I could do other things while using the Normatec that enhanced recovery, like meditation… This is in contrast to other recovery methods that demand all of your energy and attention. Share on X

These bonus recovery methods were my go-to. I meditated, did deep breathing exercises, and engaged in other before-bed recovery protocols while using the Normatec. These other methods are extra variables that could explain the extreme increase in HRV.

This is in contrast to other recovery methods that demand all of your energy and attention—for example, you can’t use a float tank and do anything else. In terms of practicality for clients who thrive on an ability to multitask, I like this aspect a lot.

Traveling: Pros and Cons

You can travel with the Normatec in a carry-on bag. I flew with it one weekend and had no issue getting through TSA. For athletes and executives with crazy flying schedules who need the recovery boost, I Iike that accessibility.

The downside is it’s kind of a pain to fold up and fit into the bag. You know when you go camping and the tent is really easy to take out but difficult to put back in because you have to fold it perfectly? The Normatec is a lot like that. That said, it’s still a travel-friendly recovery option, and there’s a lot to be said for that. You can charge it by plugging it into the wall, but while traveling I didn’t have to charge it because it’s good for about eight hours of use.

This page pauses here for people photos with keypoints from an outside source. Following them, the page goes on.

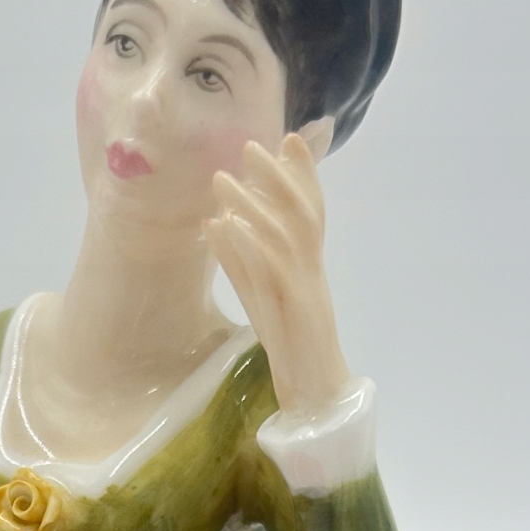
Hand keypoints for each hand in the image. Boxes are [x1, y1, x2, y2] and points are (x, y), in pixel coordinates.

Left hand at [205, 133, 352, 415]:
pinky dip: (247, 243)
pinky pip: (270, 270)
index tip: (287, 138)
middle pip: (303, 212)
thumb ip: (240, 259)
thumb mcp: (259, 295)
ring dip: (253, 203)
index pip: (309, 211)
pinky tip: (225, 223)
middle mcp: (312, 270)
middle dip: (279, 175)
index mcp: (307, 266)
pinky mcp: (293, 310)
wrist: (314, 392)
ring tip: (222, 179)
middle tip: (249, 144)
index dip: (301, 174)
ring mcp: (305, 288)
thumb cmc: (290, 346)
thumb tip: (215, 221)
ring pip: (284, 234)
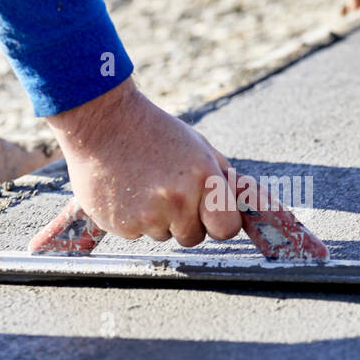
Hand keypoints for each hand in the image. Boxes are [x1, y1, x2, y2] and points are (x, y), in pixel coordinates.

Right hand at [47, 78, 243, 245]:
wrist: (102, 122)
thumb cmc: (155, 132)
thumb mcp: (199, 148)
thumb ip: (225, 180)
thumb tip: (258, 208)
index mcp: (203, 178)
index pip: (227, 229)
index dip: (220, 222)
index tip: (212, 212)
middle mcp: (177, 200)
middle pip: (194, 237)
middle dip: (186, 220)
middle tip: (168, 188)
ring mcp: (147, 215)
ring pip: (164, 236)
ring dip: (158, 219)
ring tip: (144, 184)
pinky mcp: (120, 225)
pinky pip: (137, 234)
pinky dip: (133, 219)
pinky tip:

Shifting into a Parasympathetic State

The amount I slept, and my sleep and wake times, stayed the same each night, whether I used the Normatec or not. Yet, my recovery and sleep quality improved after using the Normatec for 20 minutes the night before. Whether the compression itself improved sleep quality is hard to quantify, because I combined the Normatec with 20 minutes of breathwork and used it while laying down, both of which helped me shift into a parasympathetic state.

As I mentioned, this is great because the Normatec is a semi-passive activity, and it created the structure to implement 20 minutes of downtime and move into a parasympathetic state. As you know, our sleep quality improves the more we can shift into a parasympathetic state prior to bed. I believe the Normatec was effective at creating the environment for me to do that.

Our sleep quality improves the more we can shift into a parasympathetic state prior to bed. I believe the Normatec was effective at creating the environment for me to do that. Share on X

A Tool Worth Investing in

Personally, I will use the Normatec on a regular basis and travel with it even when I don’t check bags. I recommend it to my clients who frequently travel, especially if they change time zones. In general, I like how accessible it is, and I think it’s great for any competitors and those who need to prioritize recovery. The only roadblock is the cost, but that’s a decision for you to make.

If you own a gym, this is an easy tool to add to a suite of recovery tools for your clients, where they can just come in and use it. One unit for a whole gym becomes a lot less of a pricy investment. This was an overview of my impressions, and I do think this type and class of recovery tools has a lot of potential benefit in the right settings both now and in the future as the technology continues to improve.